#### WHAT THE EXERCISE ASKS
Count up the lines below where the word "המעפילים" shows up, and respond with the number alone.

*** STUDY MATERIAL ***

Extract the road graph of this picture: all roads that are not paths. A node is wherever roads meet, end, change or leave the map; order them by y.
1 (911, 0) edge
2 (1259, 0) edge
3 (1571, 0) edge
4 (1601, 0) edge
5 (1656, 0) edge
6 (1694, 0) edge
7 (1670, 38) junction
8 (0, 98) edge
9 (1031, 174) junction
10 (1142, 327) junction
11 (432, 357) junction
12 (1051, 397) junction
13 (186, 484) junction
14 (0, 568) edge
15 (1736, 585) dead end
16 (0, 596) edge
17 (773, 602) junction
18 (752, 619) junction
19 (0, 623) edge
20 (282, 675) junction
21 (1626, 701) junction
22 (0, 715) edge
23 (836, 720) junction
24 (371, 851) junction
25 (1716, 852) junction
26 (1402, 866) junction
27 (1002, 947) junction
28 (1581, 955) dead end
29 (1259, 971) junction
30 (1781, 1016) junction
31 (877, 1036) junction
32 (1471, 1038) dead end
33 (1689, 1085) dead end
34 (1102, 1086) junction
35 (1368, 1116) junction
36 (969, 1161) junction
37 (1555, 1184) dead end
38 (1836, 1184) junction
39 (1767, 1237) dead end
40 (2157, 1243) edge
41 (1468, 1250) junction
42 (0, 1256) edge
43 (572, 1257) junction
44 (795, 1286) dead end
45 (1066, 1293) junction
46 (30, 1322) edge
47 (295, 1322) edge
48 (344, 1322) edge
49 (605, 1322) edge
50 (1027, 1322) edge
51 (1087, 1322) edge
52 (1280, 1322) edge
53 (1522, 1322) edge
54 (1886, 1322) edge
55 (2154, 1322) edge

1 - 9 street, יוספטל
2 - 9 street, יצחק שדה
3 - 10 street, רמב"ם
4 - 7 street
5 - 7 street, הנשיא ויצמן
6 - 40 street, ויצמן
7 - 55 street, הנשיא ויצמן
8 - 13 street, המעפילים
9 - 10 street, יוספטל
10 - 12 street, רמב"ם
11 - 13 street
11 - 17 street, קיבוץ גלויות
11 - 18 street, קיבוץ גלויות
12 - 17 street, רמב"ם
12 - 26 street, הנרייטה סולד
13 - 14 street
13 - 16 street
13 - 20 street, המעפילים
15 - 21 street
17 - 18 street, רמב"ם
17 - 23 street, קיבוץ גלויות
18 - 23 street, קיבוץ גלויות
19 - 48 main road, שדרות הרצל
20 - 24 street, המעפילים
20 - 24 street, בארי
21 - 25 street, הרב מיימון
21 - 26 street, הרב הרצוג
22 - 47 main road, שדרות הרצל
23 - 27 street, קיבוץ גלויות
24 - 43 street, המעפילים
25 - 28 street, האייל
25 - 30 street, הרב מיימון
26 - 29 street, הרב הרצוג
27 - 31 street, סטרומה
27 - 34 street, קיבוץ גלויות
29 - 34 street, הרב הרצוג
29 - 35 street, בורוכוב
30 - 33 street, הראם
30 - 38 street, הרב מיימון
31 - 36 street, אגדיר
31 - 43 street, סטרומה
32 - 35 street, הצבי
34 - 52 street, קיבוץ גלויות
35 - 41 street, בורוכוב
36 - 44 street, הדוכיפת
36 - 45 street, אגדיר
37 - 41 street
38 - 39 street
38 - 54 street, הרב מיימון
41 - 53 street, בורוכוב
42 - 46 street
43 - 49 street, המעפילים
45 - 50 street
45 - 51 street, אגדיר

*** End of STUDY MATERIAL ***

#### EXERCISE RESPONSE
5